© 2012 Alessandra Rao

Modern Photography in Four Perspectives

Since its debut in 1826, photography has come a long way. In fact, it was largely used by the wealthy in the form of studio portraits. A milestone in photography was the invention of the Daguerrotype, “a photograph taken by an early photographic process employing an iodine-sensitized silvered plate and mercury vapor” according to the Apple dictionary. These types of photographs were often identified by a gold frame around the perimeter. Then, in 1888, the first Kodak camera becomes available to the public—8 years after its inventor, George Eastman, sets up the company in Rochester, NY. The appearance of the Kodak camera was a catalyst in photography’s turning point from traditional to unconventional. The beginning of the 20th century conjured a new “face” of art. Known as modern photography, this experimental genre of sorts made a turbulent debut in a society that widely rejected it for some time. Four historical figures document the complicated integration of modern photography into the mass media, and explore commercialism versus fine art.

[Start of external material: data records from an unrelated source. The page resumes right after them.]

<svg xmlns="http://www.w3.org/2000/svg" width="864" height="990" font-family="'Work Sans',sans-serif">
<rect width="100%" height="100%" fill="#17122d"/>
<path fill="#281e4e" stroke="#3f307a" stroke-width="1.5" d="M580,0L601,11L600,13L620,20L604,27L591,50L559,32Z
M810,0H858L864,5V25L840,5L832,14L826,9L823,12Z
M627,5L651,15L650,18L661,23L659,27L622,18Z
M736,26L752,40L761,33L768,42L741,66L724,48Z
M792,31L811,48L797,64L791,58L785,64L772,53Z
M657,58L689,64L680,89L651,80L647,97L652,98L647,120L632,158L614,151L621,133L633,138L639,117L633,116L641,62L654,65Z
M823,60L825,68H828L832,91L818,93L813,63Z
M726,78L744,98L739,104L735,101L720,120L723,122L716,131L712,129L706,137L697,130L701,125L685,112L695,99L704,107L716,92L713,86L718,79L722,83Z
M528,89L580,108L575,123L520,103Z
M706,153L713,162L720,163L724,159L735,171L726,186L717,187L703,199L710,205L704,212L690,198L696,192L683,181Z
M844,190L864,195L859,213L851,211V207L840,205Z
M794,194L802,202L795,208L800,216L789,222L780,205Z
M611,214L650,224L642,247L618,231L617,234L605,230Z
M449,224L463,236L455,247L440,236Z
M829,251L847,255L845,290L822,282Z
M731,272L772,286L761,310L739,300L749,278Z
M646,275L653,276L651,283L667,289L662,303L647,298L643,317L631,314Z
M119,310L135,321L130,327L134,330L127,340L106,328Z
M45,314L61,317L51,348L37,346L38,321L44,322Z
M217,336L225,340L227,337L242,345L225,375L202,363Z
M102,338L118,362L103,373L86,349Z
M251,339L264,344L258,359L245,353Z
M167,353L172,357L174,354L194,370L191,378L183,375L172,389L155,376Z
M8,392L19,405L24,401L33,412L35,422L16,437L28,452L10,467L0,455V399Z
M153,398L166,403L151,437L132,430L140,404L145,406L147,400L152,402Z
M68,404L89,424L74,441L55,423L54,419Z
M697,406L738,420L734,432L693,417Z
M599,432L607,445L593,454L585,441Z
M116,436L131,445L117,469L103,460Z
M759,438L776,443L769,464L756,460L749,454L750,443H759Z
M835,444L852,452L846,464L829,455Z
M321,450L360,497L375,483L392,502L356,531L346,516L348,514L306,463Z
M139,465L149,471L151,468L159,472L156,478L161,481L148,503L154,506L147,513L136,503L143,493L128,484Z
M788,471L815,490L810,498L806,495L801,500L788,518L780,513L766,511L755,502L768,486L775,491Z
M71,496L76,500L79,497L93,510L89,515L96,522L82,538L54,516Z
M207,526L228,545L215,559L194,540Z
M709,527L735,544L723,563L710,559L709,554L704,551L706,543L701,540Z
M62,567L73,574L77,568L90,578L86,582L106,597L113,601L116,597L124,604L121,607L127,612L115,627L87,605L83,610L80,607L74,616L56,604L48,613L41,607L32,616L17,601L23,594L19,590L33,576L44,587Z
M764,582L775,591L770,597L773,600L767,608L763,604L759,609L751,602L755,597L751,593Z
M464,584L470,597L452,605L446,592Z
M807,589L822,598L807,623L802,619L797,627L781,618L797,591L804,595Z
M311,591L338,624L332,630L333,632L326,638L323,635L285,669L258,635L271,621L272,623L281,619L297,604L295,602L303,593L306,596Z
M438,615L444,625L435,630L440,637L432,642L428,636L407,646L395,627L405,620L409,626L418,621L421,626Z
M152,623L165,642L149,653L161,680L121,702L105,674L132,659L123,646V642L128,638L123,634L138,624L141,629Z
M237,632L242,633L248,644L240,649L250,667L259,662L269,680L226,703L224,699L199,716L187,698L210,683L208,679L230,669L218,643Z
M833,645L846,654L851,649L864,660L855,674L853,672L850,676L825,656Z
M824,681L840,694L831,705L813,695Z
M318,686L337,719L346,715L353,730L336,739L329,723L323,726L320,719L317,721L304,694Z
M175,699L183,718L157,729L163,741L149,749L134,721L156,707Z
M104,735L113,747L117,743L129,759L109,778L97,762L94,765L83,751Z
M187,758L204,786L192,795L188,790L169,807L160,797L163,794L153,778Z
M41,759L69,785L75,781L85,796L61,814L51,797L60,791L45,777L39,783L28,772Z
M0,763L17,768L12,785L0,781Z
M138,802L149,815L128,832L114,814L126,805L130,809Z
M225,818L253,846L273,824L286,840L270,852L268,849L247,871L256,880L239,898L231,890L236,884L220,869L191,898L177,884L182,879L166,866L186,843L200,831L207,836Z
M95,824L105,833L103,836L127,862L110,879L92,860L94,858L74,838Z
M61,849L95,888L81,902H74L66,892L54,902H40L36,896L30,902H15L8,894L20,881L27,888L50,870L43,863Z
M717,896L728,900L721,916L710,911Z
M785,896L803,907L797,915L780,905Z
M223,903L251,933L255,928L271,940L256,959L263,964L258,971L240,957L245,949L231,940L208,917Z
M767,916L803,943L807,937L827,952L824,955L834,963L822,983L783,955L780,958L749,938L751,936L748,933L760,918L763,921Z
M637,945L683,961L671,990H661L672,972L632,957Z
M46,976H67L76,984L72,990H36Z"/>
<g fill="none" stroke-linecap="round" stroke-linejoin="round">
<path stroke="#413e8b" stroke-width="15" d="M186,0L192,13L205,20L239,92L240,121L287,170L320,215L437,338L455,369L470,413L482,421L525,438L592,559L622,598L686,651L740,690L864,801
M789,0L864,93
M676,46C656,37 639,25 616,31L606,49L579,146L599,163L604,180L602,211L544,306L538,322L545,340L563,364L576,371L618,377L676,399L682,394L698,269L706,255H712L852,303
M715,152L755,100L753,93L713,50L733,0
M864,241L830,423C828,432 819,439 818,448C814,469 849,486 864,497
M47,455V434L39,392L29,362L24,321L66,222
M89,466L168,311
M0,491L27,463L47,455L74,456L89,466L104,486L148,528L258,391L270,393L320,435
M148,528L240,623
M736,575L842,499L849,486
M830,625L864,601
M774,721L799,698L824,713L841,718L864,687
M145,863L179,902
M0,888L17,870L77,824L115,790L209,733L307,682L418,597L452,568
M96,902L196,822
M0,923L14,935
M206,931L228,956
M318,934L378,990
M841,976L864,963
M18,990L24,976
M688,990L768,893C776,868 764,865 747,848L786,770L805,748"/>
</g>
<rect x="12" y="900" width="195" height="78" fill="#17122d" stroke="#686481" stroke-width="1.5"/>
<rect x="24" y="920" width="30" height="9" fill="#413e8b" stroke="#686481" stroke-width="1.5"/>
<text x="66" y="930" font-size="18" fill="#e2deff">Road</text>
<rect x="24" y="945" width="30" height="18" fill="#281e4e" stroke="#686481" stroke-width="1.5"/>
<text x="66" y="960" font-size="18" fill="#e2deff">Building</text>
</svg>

A letter entitled The Paths of Modern Photography from Alexander Rodchenko to Boris Kushner, a critic and theorist attempts to explain the need to turn away from “stereotypes” and “false realism” by accepting what is now known as the “candid” shot. In his letter, Rodchenko describes the monotony of conventional photography as having only two static perspectives: what he calls “from the belly button level or the eye level.” The value of his experimental style was challenged because it deviated from the norms. He strongly believed that photography should encompass “the most interesting viewpoints,” according to him, which are “from above down and from below up.”

Rodchenko’s letter, along with a 1951 magazine article written by Bernice Abbott, both express the value of the candid shot in documenting honest, real events and viewpoints. While Rodchenko encourages new perspectives, Abbot stresses a photograph’s purpose to record a real, truthful moment in time. They both frown upon the media’s tendency to portray the “pretty,” “picturesque” and “unreal”; Rodchenko believes that an aesthetically-pleasing, staged picture does not offer a “new perspective” to the viewer. “Photographs of everyday, familiar subjects from completely unexpected vantage points and in completely unexpected positions” was this new perspective in his words. Abbot views the photograph as a documentary whose responsibility is to make a statement of the now.

Ken Light, in Central America and Human Rights: an Interview with Susan Meiselas, extends the role of photography as a documentary: “I have come to believe that documentary photography offers a voice to the dispossessed and a view of the past to future generations.” Like Abbott, Light felt that his duty as a photographer is to document what he saw as history, but his contributions proved to be another milestone in modern photography. Light’s photographs of Nicaragua were marked by establishing relationships with the people of a community to “get a sense from them as to what was going on.” This is a cornerstone of modern photojournalism that we see today in some of the most world-renowned newspapers. In his essay, he explains that newspaper photographers are forced to depict certain kinds of stories, whereas he was capturing the world he was seeing. This relates back to the value of the candid shot, which Abbot emphasized. Unlike the traditional “eye-level”, “staged” photographs that Rodchenko described in his letter to Kushner, Light’s photographs were marked by Light’s immersing himself in the realness of the events he captured.

Larry Sultan presents yet another “face” of modern photography. In its earliest stages, photography was used to depict a wealthy family, generally presented in a flattering manner. Sultan instead points out the familiar, yet he intended for the gruesome reality of old age, culture and drama. His photographs offer a sociological viewpoint, in which he steps back from the expected and typical. He described his photographs as “evidence,” and files the majority of them into boxes. In his essay, he writes about how his father frowning upon the thousands of photos. In addition, the photographs of his family make them look “older and more despairing than [they] really feel,” according to his father. Like Abbott, he strongly believed in the notion of photographing the now, or “stopping time,” as he puts it.